The Digital Plant Maturity Model is an assessment tool that was created by the BioPhorum group. It establishes five levels of digital maturity, starting with completely paper-based, digitally siloed, and fully manual operations (level 1) to islands of automation and some level of connectivity (level 2). Level 3 involves more extensive connectivity, level 4 is predictive, and level 5 is autonomous. Right now, there are no level 5 facilities. The majority of our clients — whether they are CMOs, biotechs, or cell and gene therapy companies — are either at the border of levels 2 and 3 or at level 3 but aiming to get to level 4, with perhaps a bit of level 5 autonomy sprinkled in.

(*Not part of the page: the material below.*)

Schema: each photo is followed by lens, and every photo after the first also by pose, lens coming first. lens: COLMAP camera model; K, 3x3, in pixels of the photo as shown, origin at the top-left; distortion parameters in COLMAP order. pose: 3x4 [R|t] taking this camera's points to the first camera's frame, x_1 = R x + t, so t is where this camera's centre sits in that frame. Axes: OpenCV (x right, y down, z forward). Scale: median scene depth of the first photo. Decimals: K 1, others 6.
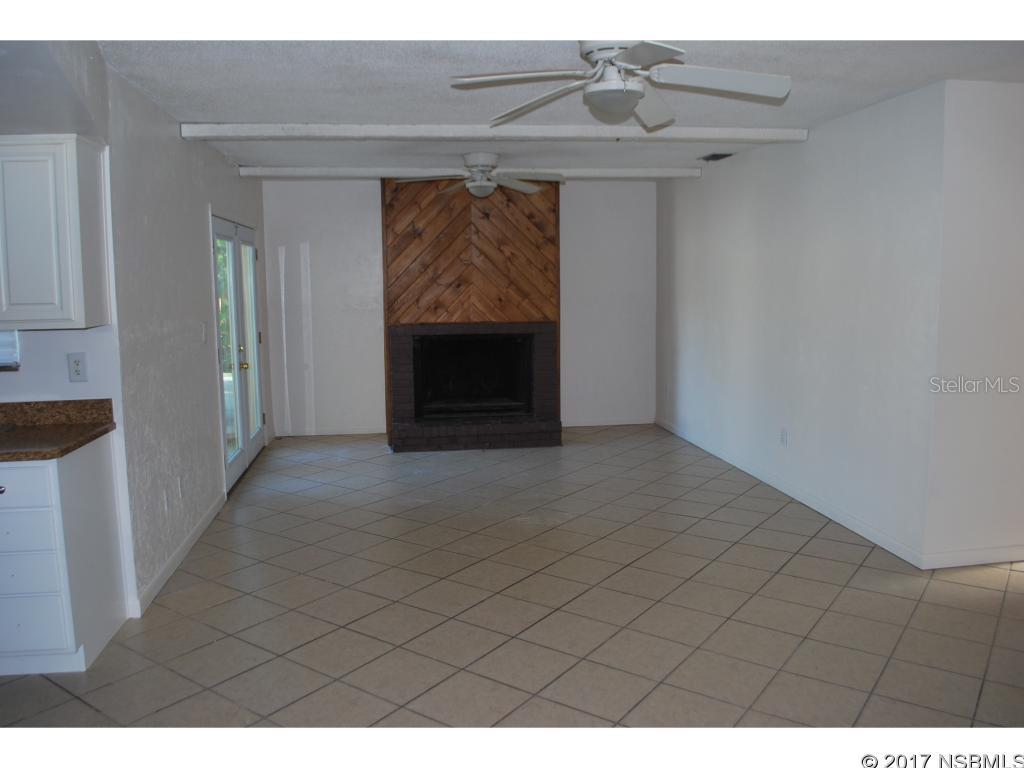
lens RADIAL K [[803.5, 0, 513.2], [0, 803.5, 382.6], [0, 0, 1]] dist [-0.056683, -0.005828]
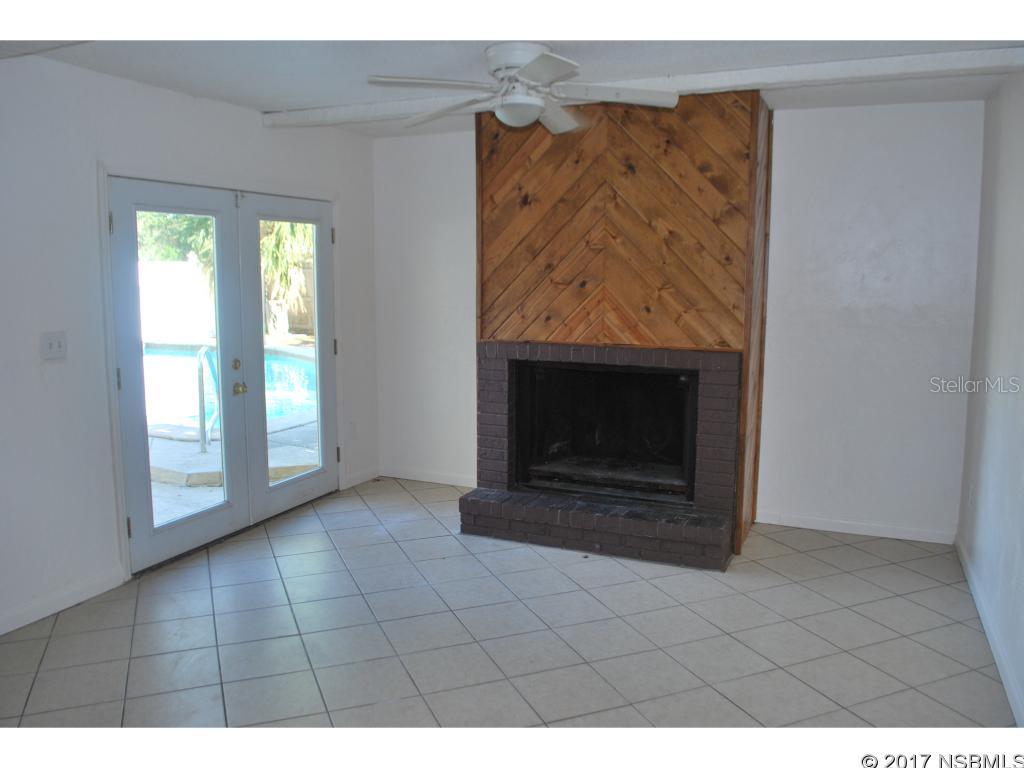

I think that predictive analytics allowing companies to solve problems before they happen and create downtime will really have a significant role in taking the industry forward. This not only impacts workforce decisions, but it challenges equipment vendors to make sure that their equipment includes technology needed for predictive analytics, such as vibration and high-temperature sensors. Every vendor is different, but I think that they are being challenged enough to realize that they need to keep up with this.
The level 5, fully autonomous facilities, including automated storage and retrieval systems, are very exciting, but they require a high level of throughput to be economically feasible.
SA: What Wheeler’s doing here is helping the entire industry. The overall impact of being able to show off their success can move everything forward.
YC: Ultimately, that means faster access to high-quality medications for patients, which is the real goal of Pharma 4.0 and Wheeler Bio. It is also what drives us; our focus is on our customers and on patients; that’s why we are in this business and why we are wholly invested in digitalization and striving to reach the highest level of digital maturity that is possible today.
Mr. Yuk Chun Chiu has over 20 years of GMP manufacturing experience in both large pharma and CDMO environments. He currently serves as Wheeler’s Chief Manufacturing Officer with overall responsibilities for capital projects, manufacturing operations, facilities, engineering and supply chain. Prior to joining Wheeler, he was the VP of Manufacturing at Cytovance Biologics in Oklahoma City and the Head of Manufacturing and Engineering at AstraZeneca in Redwood City, CA. Yuk also spent 12 years working in various technical roles (PD, engineering, manufacturing) of increasing responsibility at GSK, Amgen, Dow Chemical and Lonza. Yuk holds a B.Sc. in Chemical Engineering and a masters in Pharmaceutical Engineering from the University of Michigan, Ann Arbor.